▶ _Your tasks_
**1)** Pull out each line of the listing that contains the string "الأخبار". Case counts.
**2)** Please resume the blog entries about Christmas at work and a planned move to Dallas from the point where they stop.

======== Passage shown ========

Seriously? You have GOT to be kidding me!

Tuesday, December 20, 2011

Happy 30th Birthday to my friend Randi!!

**Adult Product Info**
I wanna say I ran across this new product advertised in Redbook. I immediately went to the company's website to get more info. I am totally blown away by this. (ha!) Its called Masque. Its a flavored quick dissolve strip scientifically made to block flavor profiles associated with oral sex on men, especially of semen. I am speechless. If this really works it will change the world. I love, LOVE uh... participating in the activities mentioned but also hate the ending, flat out refuse. I'm gonna order some, see how it goes. I'll report back.
**Ok Done**

Today is Day 2 of the 5 Days of Christmas at work. Today was a catered "lunch" from Boston Market. OMG It was delish. I love working for a company that 1 acknowledges Christmas and 2 acknowledges us. And we are always having little fun days and such. Its cool. I am appreciative. Especially coming from Dish Networks call centers. God that job suck big fat...hey maybe Dish should give their employees the Masque. Make it go down easier. Ooooooooh. lol

Since I have to work Christmas day my mom is gonna have a family dinner on the 24th. I am glad I'll be able to spend the day with the family. Its still a big bummer about the actual day but I guess I'll survive. I'm off on the 26th too. That's the day Kevin is leaving for Dallas. So I'll be able to see him off hopefully. I'll let him know. Sigh...January is going to be the longest month of my life.

Monday, December 19, 2011

Rambles

Friday didnt quite work out as hoped. Unfortunately Kevins mom was not available to babysit as late as we had planned so he had to leave by 5. Since both my mom and Krystal had to work, we were unable to have dinner w/ them. I was pretty bummed. But at least she was willing to watch Johnathan so we could see each other for awhile. We had a long talk about Dallas and we were able to discuss some major topics like:
Am I working? up to me
Covering my bills? he will
Allowance? have my own debit card
Expectations? transportation for Johnathan
etc...

======== Data for review ========

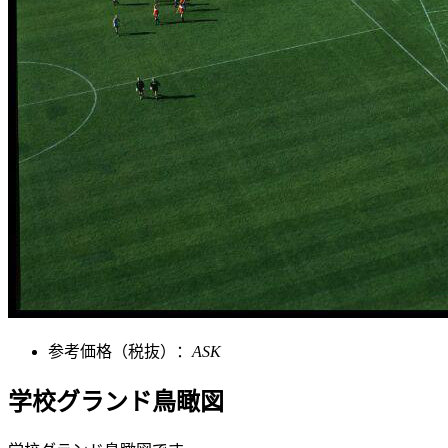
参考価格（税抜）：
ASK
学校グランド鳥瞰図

========
======== Data for review ========

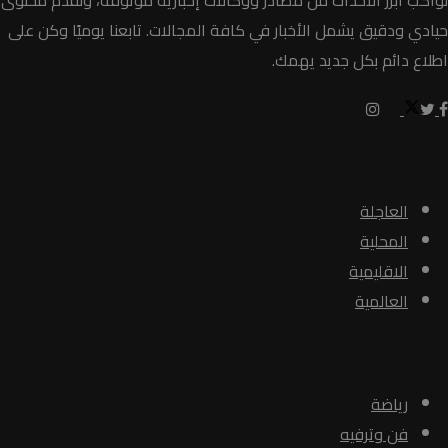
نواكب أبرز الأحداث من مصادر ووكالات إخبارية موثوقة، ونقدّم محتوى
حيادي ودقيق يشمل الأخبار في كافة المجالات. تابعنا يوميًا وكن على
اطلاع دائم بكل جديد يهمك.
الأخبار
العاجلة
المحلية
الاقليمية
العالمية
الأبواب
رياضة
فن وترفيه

========

▶ _Answers for this exercise_
**1)**
حيادي ودقيق يشمل الأخبار في كافة المجالات. تابعنا يوميًا وكن على
الأخبار

**2)**
We also covered the whole topic of is he 100% sure. I am taking a huge step by quitting my job, leaving my friends and family behind to be with him in Dallas. I understand and hear all the worries of my family and friends. I understand our timeline is shorter and quicker then they are comfortable with. Kevin and I know that more then anyone else. But we also know we have never felt this way about another before. He is sure he wants me there. He understands what I am sacrificing to be with him. I know this is what I want. He has mentioned numerous times that he can't wait to come home to me, be able to cuddle on the couch w/ me. He tells me all the time he misses me in his arms and how he would love to wake up to my pretty face everyday.
UGH! I hate being away from him. February cant come soon enough. Like I said on my facebook on Friday, I fit so perfectly into his arms, no matter what is going on the moment my head hits his shoulder, I feel better. And thats a true story. I wasnt feeling well when he made it over, and was almost thinking maybe I should cancel. He walked in and sat on the couch, I cuddled up to him, laying my head on his shoulder, he wrapped his arm around me, pulling me close and I felt better.
One side of me is annoyed/disgusted w/ how lovey dovey I am. I feel so silly. But I know these feelings are more of newness and as time goes by they will fade. Hopefully leaving behind a strong bond. So I am trying to enjoy them, w/o making too many people nauseated in the mean time. But this is MY blog and I can smile and sigh as I remember something Kevin said and you just have to suck it up chump! lol

Hmmm what else, oh Friday night Krystal and I went to the tattoo place and she got her loves bday tattooed on her ring finger. I have pics and video that I will post. She was trying to get my to get something too, since she hates to be in pain alone. But alas I am broke.
Saturday was the 1st annual Christmas Cookie decorating party w/ Krystal and her 2 sisters, Melissa and Kacie. It was a lot of fun. We laughed alot, watched Elf, and Krystal made a white chocolate mocha coffee drink that tasted just like a starbucks drink. So good. Afterwards I went to my grandmas to return her rolling pin and baking sheet. We ate a few cookies and had some eggnog.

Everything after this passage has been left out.